Yes, there were things on which some of them disagreed strongly. Despite this, they managed to reach a compromise on most issues, a consensus of sorts, in writing the Constitution.
There are some issues on which there was much disagreement, but most of those that ended up in the Constitution involved some level of consensus, or at least majority.
If I propose that a certain portion of the Constitution or BoR means "X" because this is what ten Founders had to say about what they meant by it.... then instead of telling me that the Founders don't count because they disagreed with one another, refute me by demonstrating that the FF's were not in consensus on the matter. Find a similar number of FF's that disagreed with my position and you will have negated my argument. Simply telling me that the FF's disagreed with each other on many things does not prove that they didn't agree on a specific point.
When it comes to Constitutional interpretation, what the large majority of FF's say they intended by it IS what it was ORIGINALLY intended to mean. If you don't like that or don't think it applies to modern life anymore, there's this process called AMENDMENT.
Pardon my emphasis. I am passionate on this subject, because I believe it is a respect for the strict letter of the Constitution that keeps us from the horror that is unlimited government... as it was intended to.

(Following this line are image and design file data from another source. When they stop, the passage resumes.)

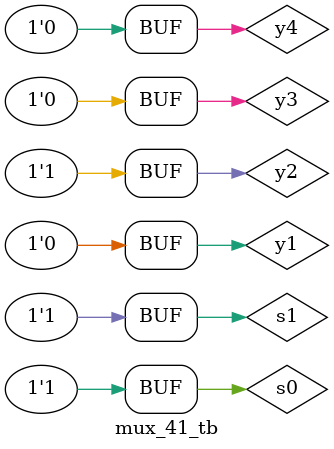
<source format=v>


module mux_21(input a,b,sel,
              output y);
  
  assign y = sel ? a : b ;
  
endmodule

module mux_41(input y1,y2,y3,y4,s0,s1,
              output y);
  
  wire out1,out2;
  
  mux_21 dut1(.a(y1),.b(y2),.sel(s0),.y(out1));
  
  mux_21 dut2(.a(y3),.b(y4),.sel(s0),.y(out2));
  
  mux_21 dut3(.a(out1),.b(out2),.sel(s1),.y(y));
  
endmodule

// Code your testbench here
// or browse Examples



module mux_41_tb;
  
  reg y1,y2,y3,y4,s0,s1;
  wire y;
  
  mux_41 dut(y1,y2,y3,y4,s0,s1,y);
  
  initial begin
    
    
    $monitor("time = %0t | y1 = %b | y2 = %b | y3 = %b |y4 = %b |s0 = %b | s1 = %b | y =%b",$time,y1,y2,y3,y4,s0,s1,y);
    y1 = 0; y2 = 0; y3 = 0; y4 = 0; s0=0; s1=0; #10;
    
    y1 = 0; y2 = 1; y3 = 0; y4 = 0; s0=0; s1=1; #10;
    
    y1 = 1; y2 = 0; y3 = 0; y4 = 0; s0=1; s1=0; #10;
    
    y1 = 0; y2 = 1; y3 = 0; y4 = 0; s0=1; s1=1; #10;
    
    end
  initial begin
    $dumpfile("mux_41.vcd");
    $dumpvars(0,mux_41_tb);
  end
    
    
   
endmodule
    
    
    
  
              
  

</source>
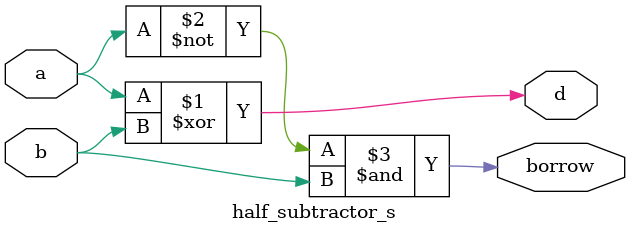
<source format=v>
module half_subtractor_s(
    input a,
    input b,
    output d,
    output borrow
    );
    
    xor(d, a, b);
    and(borrow, ~a, b);
    
endmodule

</source>
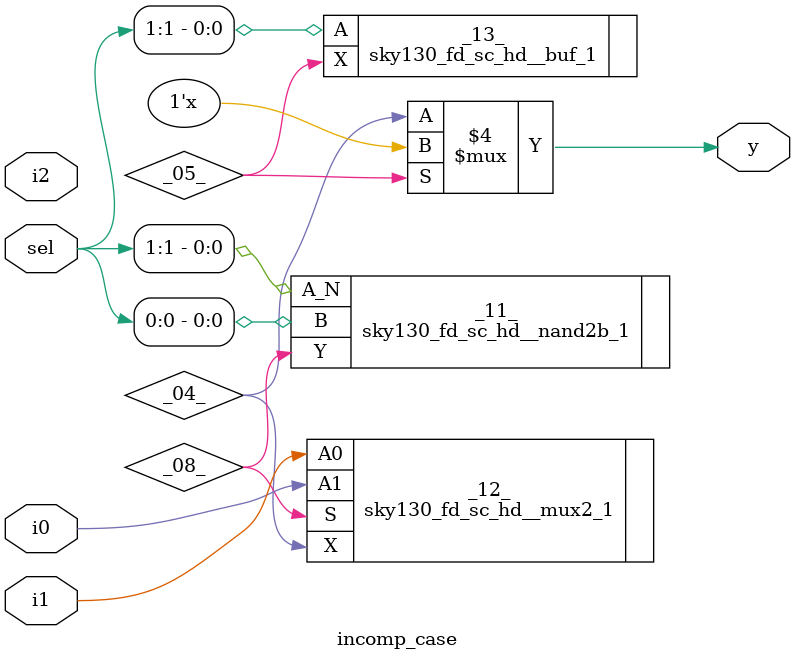
<source format=v>
/* Generated by Yosys 0.47+121 (git sha1 98b4affc4, g++ 13.2.0-23ubuntu4 -fPIC -O3) */

module incomp_case(i0, i1, i2, sel, y);
  wire _00_;
  wire _01_;
  wire _02_;
  wire _03_;
  wire _04_;
  wire _05_;
  wire _06_;
  wire _07_;
  wire _08_;
  wire _09_;
  wire _10_;
  input i0;
  wire i0;
  input i1;
  wire i1;
  input i2;
  wire i2;
  input [1:0] sel;
  wire [1:0] sel;
  output y;
  reg y;
  sky130_fd_sc_hd__nand2b_1 _11_ (
    .A_N(_10_),
    .B(_09_),
    .Y(_08_)
  );
  sky130_fd_sc_hd__mux2_1 _12_ (
    .A0(_07_),
    .A1(_06_),
    .S(_08_),
    .X(_04_)
  );
  sky130_fd_sc_hd__buf_1 _13_ (
    .A(_10_),
    .X(_05_)
  );
  always @*
    if (!_01_) y = _00_;
  assign _10_ = sel[1];
  assign _09_ = sel[0];
  assign _07_ = i1;
  assign _06_ = i0;
  assign _00_ = _04_;
  assign _01_ = _05_;
endmodule

</source>
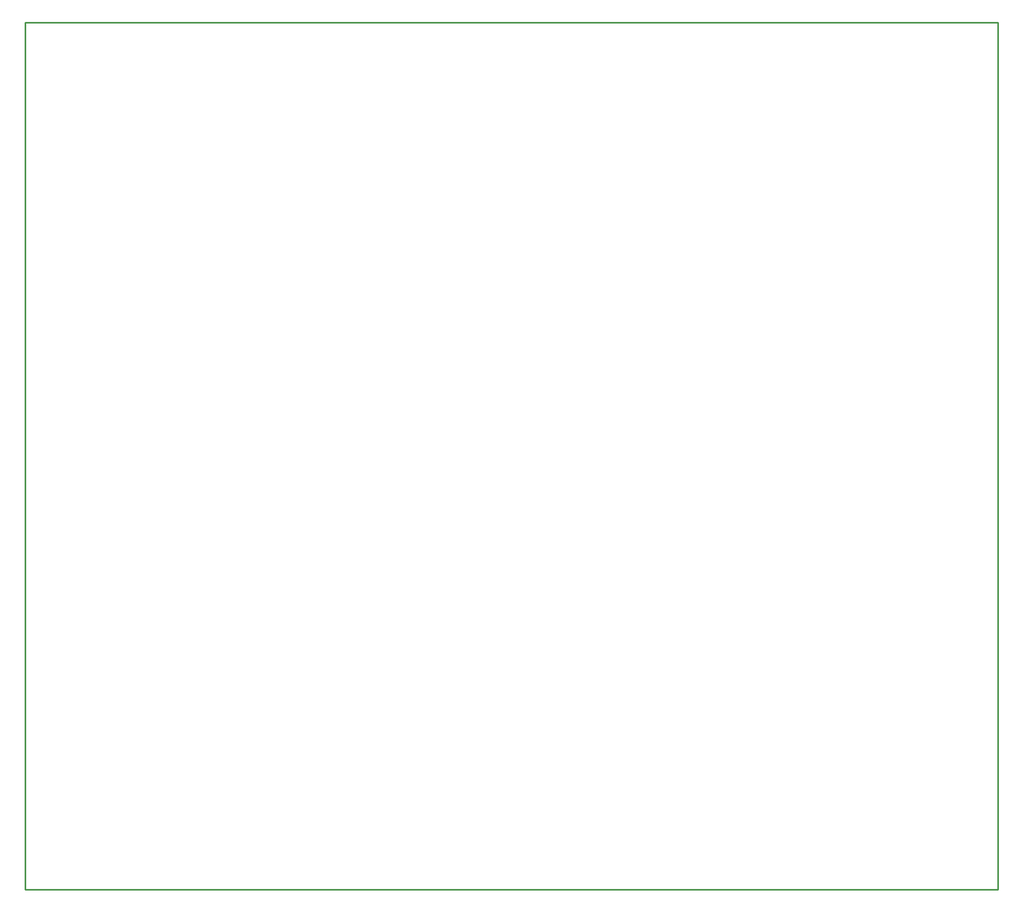
<source format=gbr>
%TF.GenerationSoftware,Altium Limited,Altium Designer,19.1.5 (86)*%
G04 Layer_Color=16711935*
%FSLAX26Y26*%
%MOIN*%
%TF.FileFunction,Keep-out,Top*%
%TF.Part,Single*%
G01*
G75*
%TA.AperFunction,NonConductor*%
%ADD48C,0.010000*%
D48*
X0Y5399999D02*
X6060000Y5400000D01*
X0Y0D02*
Y5400000D01*
X6060000D02*
X6060000Y0D01*
X0D02*
X6060000D01*
%TF.MD5,b0c35f2a14c6e249062dc4b91f2d3574*%
M02*

</source>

Well there's the issue I think of how you define a "Founding Father" people like Patrick Henry for example had a big role to play, but never actually signed or attended the signed of the Declaration of Independence or the Constitutional Convention. There's also far more to the founding of this country than those two documents, there's also the Articles of Confederation, along with the paper of the First Continental Congress, and the actions and resolutions of each state government. While its certainly easy to say some did more than others, or more accurately that their actions had more lasting effect, its hard to define a line as to who is and isn't a Founding Father. You also have other things like "Marbury v. Madison" which arguably were just as important, and had just as big of an impact, as the decisions made during and right after the Revolutionary War, should we consider those men Founding Fathers?
One quality I think most of the Founding Fathers shared however is their ability to compromise and accept that the decisions they reached, although not perfect in their eyes, would receive their personal full support.
However given the obvious amount of differences amongst the individuals most frequently called the Founding Fathers, and the fact that it took over 4 years after the end of the war, 13 since the official beginning of the country to write a document as a short as the Constitution should be testimony enough to the extreme difficulty of that task.
I take the opinion that the original intent of each Founding Father, along with their opinions on what each phrase in the Constitution specifically meant, are entirely meaningless from the perspective of legally deciding what the Constitution means. If you look at the earliest Constitutional issues, again like Marbury v. Madison, the government, which included many Founding Fathers such as Jefferson who was President at that time, accepted the decision and authority of the SCOTUS to define the meaning of the Constitution, despite the fact that none of those judges were writers or signers of that document.
The original writers who were still alive, active, in government, allowed a group of men who had nothing to do with the writing of the Constitution decide what its meaning was. Thomas Jefferson was the loudest opponent of the Marbury v. Madison decision, but even though he was President he didn't attempt to use that office to overrule that decision. So I take that acceptance and following of that decision, although unhappily in some cases, to mean the Founding Fathers have given authority of interpretation to the SCOTUS. And its been that way ever sense.
So ultimately you had a group of men who had a number of important disagreements signing a document which they couldn't even all agree on the meaning of each portion in the first place. Someone or something had to be the final authority on what the Constitution said, otherwise there would be no way the country would stay together because the delegate from Virgina told his state legislature it meant one thing and the guy from Georgia said something else. What could they do, convene a Constitutional Congress every time there was an issue? No, to impose order and rule of law upon the country only ONE institution had to have authority, and the SCOTUS was the best choice.
You can't say "I'm going along with what the Founding Fathers said" because they have multiple opinions, the SCOTUS being one body has one opinion and therefore is the better choice to follow and be given authority to make these kind of decisions both then and now.